À l’origine, un choix coûteux : une flotte diversifiée (Boeing et Embraer) issue de décisions d’achat « improvisées » (2017/2019), qui impose double formation pilotes/mécanos, double stock pièces, double licences, salaires plus élevés et complexité logistique. Sans standardisation ni slots de maintenance sécurisés, l’entreprise est condamnée au bricolage.
La promesse réseau, prise en étau
Relier le nord (Maghreb, Canaries) et le sud (CEDEAO) a du sens pour un pavillon national. Mais l’ambition ne vaut que si elle repose sur la fiabilité : disponibilité flotte, ponctualité, maintenance planifiée, trésorerie assainie. À défaut, chaque extension de réseau augmente l’exposition au cercle vicieux : panne → annulation → location d’urgence → nouvelles dettes → moindre maintenance → nouvelles pannes.
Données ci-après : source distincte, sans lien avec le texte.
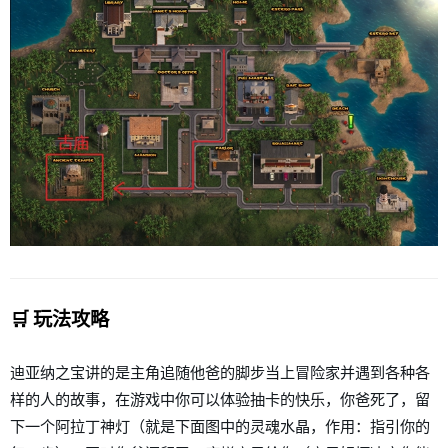
🛒 玩法攻略
迪亚纳之宝讲的是主角追随他爸的脚步当上冒险家并遇到各种各
样的人的故事，在游戏中你可以体验抽卡的快乐，你爸死了，留
下一个阿拉丁神灯（就是下面图中的灵魂水晶，作用：指引你的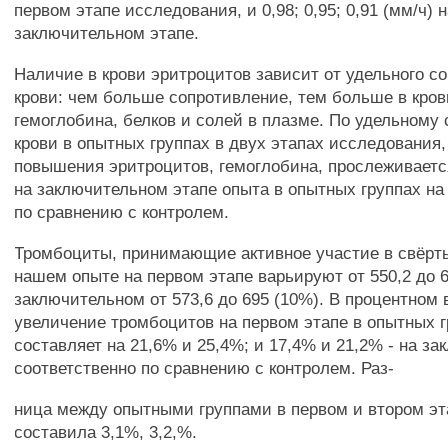
первом этапе исследования, и 0,98; 0,95; 0,91 (мм/ч) 
заключительном этапе.
Наличие в крови эритроцитов зависит от удельного с
крови: чем больше сопротивление, тем больше в кров
гемоглобина, белков и солей в плазме. По удельному
крови в опытных группах в двух этапах исследования
повышения эритроцитов, гемоглобина, прослеживаетс
на заключительном этапе опыта в опытных группах на
по сравнению с контролем.
Тромбоциты, принимающие активное участие в свёрт
нашем опыте на первом этапе варьируют от 550,2 до 68
заключительном от 573,6 до 695 (10%). В процентном
увеличение тромбоцитов на первом этапе в опытных 
составляет на 21,6% и 25,4%; и 17,4% и 21,2% - на з
соответственно по сравнению с контролем. Раз-
ница между опытными группами в первом и втором эт
составила 3,1%, 3,2,%.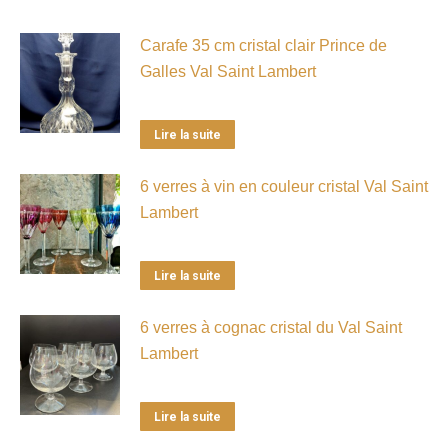
Carafe 35 cm cristal clair Prince de
Galles Val Saint Lambert
Lire la suite
6 verres à vin en couleur cristal Val Saint
Lambert
Lire la suite
6 verres à cognac cristal du Val Saint
Lambert
Lire la suite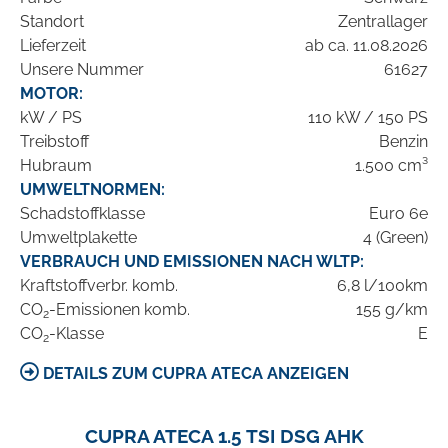
Standort
Zentrallager
Lieferzeit
ab ca. 11.08.2026
Unsere Nummer
61627
MOTOR:
kW / PS
110 kW / 150 PS
Treibstoff
Benzin
Hubraum
1.500 cm³
UMWELTNORMEN:
Schadstoffklasse
Euro 6e
Umweltplakette
4 (Green)
VERBRAUCH UND EMISSIONEN NACH WLTP:
Kraftstoffverbr. komb.
6,8 l/100km
CO
-Emissionen komb.
155 g/km
2
CO
-Klasse
E
2
DETAILS ZUM CUPRA ATECA ANZEIGEN
CUPRA ATECA 1.5 TSI DSG AHK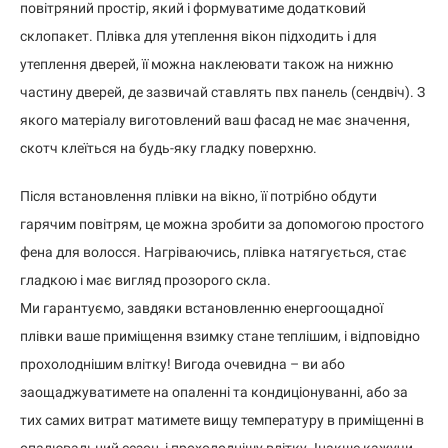
повітряний простір, який і формуватиме додатковий
склопакет. Плівка для утеплення вікон підходить і для
утеплення дверей, її можна наклеювати також на нижню
частину дверей, де зазвичай ставлять пвх панель (сендвіч). З
якого матеріалу виготовлений ваш фасад не має значення,
скотч клеїться на будь-яку гладку поверхню.
Після встановлення плівки на вікно, її потрібно обдути
гарячим повітрям, це можна зробити за допомогою простого
фена для волосся. Нагріваючись, плівка натягується, стає
гладкою і має вигляд прозорого скла.
Ми гарантуємо, завдяки встановленню енергоощадної
плівки ваше приміщення взимку стане теплішим, і відповідно
прохолоднішим влітку! Вигода очевидна – ви або
заощаджуватимете на опаленні та кондиціонуванні, або за
тих самих витрат матимете вищу температуру в приміщенні в
опалювальний сезон, і прохолоднішу влітку. Інакше кажучи,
Ce que le rapport exige implicitement
La Cour formule des recommandations classiques (respect du Plan comptable général, provisions, inventaire annuel et valorisation, amortissement par composants, apurement des tiers, recouvrement des créances, amélioration des performances). Traduit en gouvernance, cela implique :
- Assainir la base en 120 jours
Inventaire physique + valorisation par cabinet spécialisé, apurement des dépôts/cautionnements anciens, provision du compte GTBank, correction des réévaluations devises, migration SI finalisée. Publier un tableau d’apurement mensuel. - Revenir au droit
Zéro facture sans NIF, précompte ITS immédiat, plan de règlement fiscal négocié. Revue de tous les contrats de prestataires et appels à concurrence ciblés (mécanique avion). - Réparer la chaîne industrielle
Standardiser la flotte (choisir une famille prioritaire), sécuriser des contrats PBH (Power-By-The-Hour) pour moteurs/composants, verrouiller des créneaux MRO (maintenance) avec garanties limitées et conditionnelles. - Réaligner le réseau
Concentrer la capacité sur 4–6 liaisons cœur, remonter la disponibilité flotte >85 % avant toute extension, privilégier des partages de code plutôt qu’une dispersion de fréquences. - Mettre la transparence au centre
Comité d’audit indépendant, publication trimestrielle d’indicateurs (ponctualité, annulations, heures de vol, disponibilité, dettes fournisseurs, cash), contrats d’objectifs pour la direction liés à 5–6 KPI publics.
Conclusion : la souveraineté, c’est des procédures qui tiennent
Mauritania Airlines n’est pas condamnée : ce que pointe la Cour est corrigeable. Mais la souveraineté ne se décrète pas par recapitalisation ; elle se prouve par des procédures fiables, des comptes sincères, une flotte standardisée et une discipline qui va du NIF sur facture à l’amortissement par composants. Tant que ces fondamentaux n’existent pas, chaque MRU investi financera l’illusion plus que le redressement.
La vraie réforme commence là : inventorier, provisionner, standardiser, prioriser. Ensuite, seulement, décoller.